Batch computing, stream computing, interactive computing, and graph computing are two major Big Data computing models. Among them, stream computing and batch computing are the two main big data computing modes, which are applicable to different big data application scenarios.
Streaming data (or data stream) refers to a series of dynamic data aggregates that are infinite in time distribution and quantity, and the value of the data decreases with the passage of time, so it must be calculated in real time to give a second response. Streaming computing, as the name suggests, is real-time computing that processes streams of data.
Batch computing, on the other hand, unifies the collection of data, stored in the database, and then batch processing of data data data computing. Mainly reflected in the following aspects:
1, data timeliness is different: streaming computing real-time, low latency, batch computing non-real-time, high latency.
2, data characteristics are different: streaming computing data is generally dynamic, no boundary, while the batch data is generally static data.
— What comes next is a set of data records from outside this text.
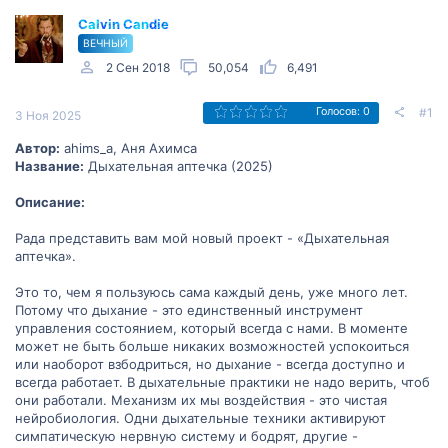
Calvin Candie
ВЕЧНЫЙ
2 Сен 2018
50,054
6,491
#1
Голосов: 0
3 Ноя 2025
Автор:
ahims_a, Аня Ахимса
Название:
Дыхательная аптечка (2025)
Описание:
Рада представить вам мой новый проект - «Дыхательная
аптечка».
Это то, чем я пользуюсь сама каждый день, уже много лет.
Потому что дыхание - это единственный инструмент
управления состоянием, который всегда с нами. В моменте
может не быть больше никаких возможностей успокоиться
или наоборот взбодриться, но дыхание - всегда доступно и
всегда работает. В дыхательные практики не надо верить, чтоб
они работали. Механизм их мы воздействия - это чистая
нейробиология. Одни дыхательные техники активируют
симпатическую нервную систему и бодрят, другие -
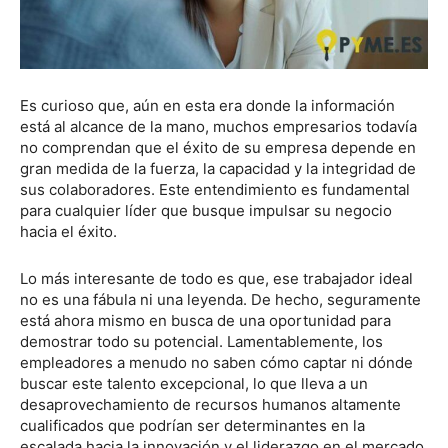
Es curioso que, aún en esta era donde la información
está al alcance de la mano, muchos empresarios todavía
no comprendan que el éxito de su empresa depende en
gran medida de la fuerza, la capacidad y la integridad de
sus colaboradores. Este entendimiento es fundamental
para cualquier líder que busque impulsar su negocio
hacia el éxito.
Lo más interesante de todo es que, ese trabajador ideal
no es una fábula ni una leyenda. De hecho, seguramente
está ahora mismo en busca de una oportunidad para
demostrar todo su potencial. Lamentablemente, los
empleadores a menudo no saben cómo captar ni dónde
buscar este talento excepcional, lo que lleva a un
desaprovechamiento de recursos humanos altamente
cualificados que podrían ser determinantes en la
escalada hacia la innovación y el liderazgo en el mercado.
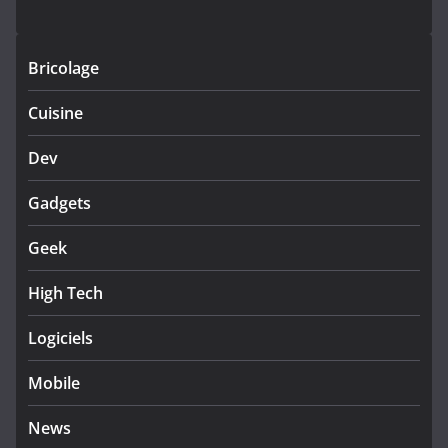
Bricolage
Cuisine
Dev
Gadgets
Geek
High Tech
Logiciels
Mobile
News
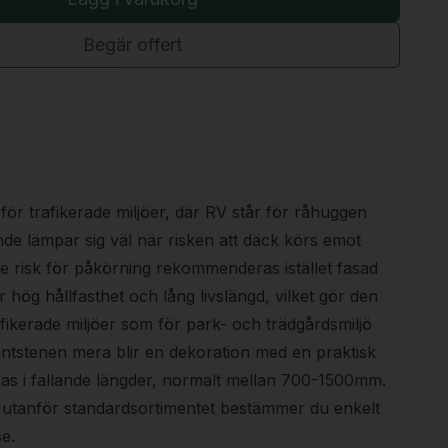
Begär offert
ör trafikerade miljöer, där RV står för råhuggen
nde lämpar sig väl när risken att däck körs emot
de risk för påkörning rekommenderas istället fasad
 hög hållfasthet och lång livslängd, vilket gör den
afikerade miljöer som för park- och trädgårdsmiljö
antstenen mera blir en dekoration med en praktisk
ras i fallande längder, normalt mellan 700-1500mm.
al utanför standardsortimentet bestämmer du enkelt
e.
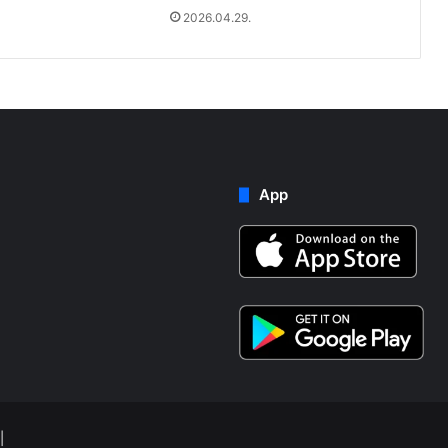
2026.04.29.
App
|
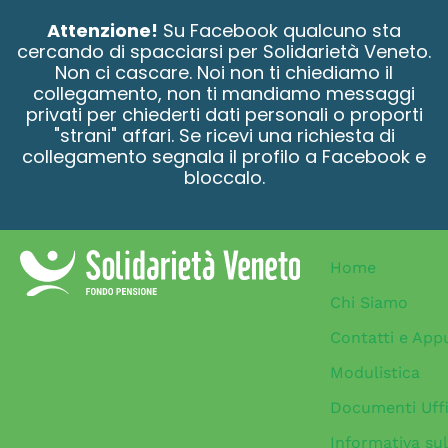
contenuto
Attenzione!
Su Facebook qualcuno sta
cercando di spacciarsi per Solidarietà Veneto.
Non ci cascare. Noi non ti chiediamo il
collegamento, non ti mandiamo messaggi
privati per chiederti dati personali o proporti
"strani" affari. Se ricevi una richiesta di
collegamento segnala il profilo a Facebook e
bloccalo.
Home
Chi Siamo
Contatti e App
Modulistica
Documenti Uffi
Informativa sul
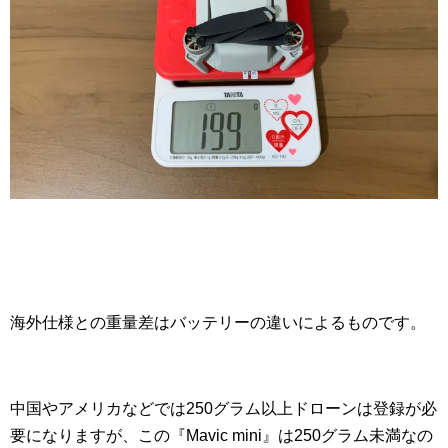
海外仕様との重量差はバッテリーの違いによるものです。
中国やアメリカなどでは250グラム以上ドローンは登録が必
要になりますが、この『Mavic mini』は250グラム未満なの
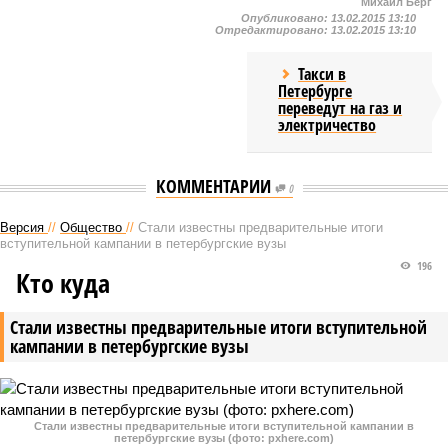
Михаил Берг
Опубликовано:
13.02.2015 13:10
Отредактировано:
13.02.2015 13:10
Такси в
Петербурге
переведут на газ и
электричество
КОММЕНТАРИИ
0
Версия
//
Общество
//
Стали известны предварительные итоги
вступительной кампании в петербургские вузы
196
Кто куда
Стали известны предварительные итоги вступительной
кампании в петербургские вузы
Стали известны предварительные итоги вступительной кампании в
петербургские вузы (фото: pxhere.com)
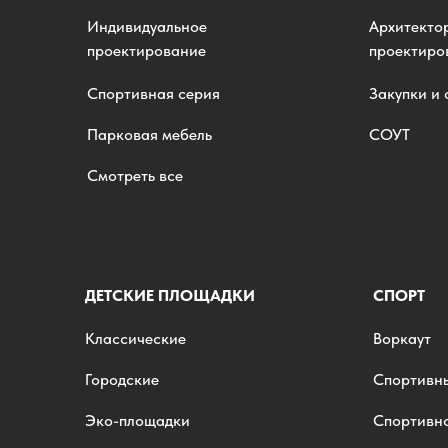
Индивидуальное
Архитекто
проектирование
проектир
Спортивная серия
Закупки и
Парковая мебель
СОУТ
Смотреть все
ДЕТСКИЕ ПЛОЩАДКИ
СПОРТ
Классические
Воркаут
Городские
Спортивн
Эко-площадки
Спортивн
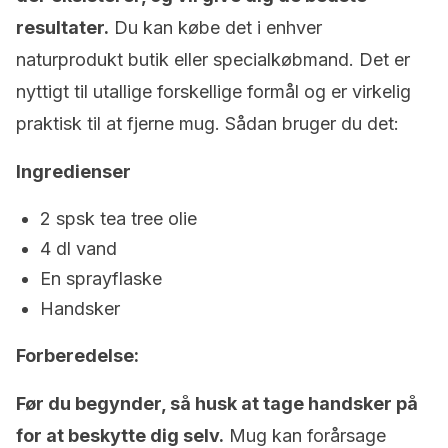
resultater.
Du kan købe det i enhver
naturprodukt butik eller specialkøbmand. Det er
nyttigt til utallige forskellige formål og er virkelig
praktisk til at fjerne mug. Sådan bruger du det:
Ingredienser
2 spsk tea tree olie
4 dl vand
En sprayflaske
Handsker
Forberedelse:
Før du begynder, så husk at tage handsker på
for at beskytte dig selv.
Mug kan forårsage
3, application scenarios are different: streaming computing is used in real-time scenarios, the timeliness of the requirements of the higher scenarios, such as real-time recommendations, business monitoring... Batch computing is generally said to be batch processing, applied in real-time requirements are not high, offline computing scenarios, data analysis, offline reports and so on.
4. The way of operation is different, the task of streaming computing is ongoing, while the task of batch computing is completed at once.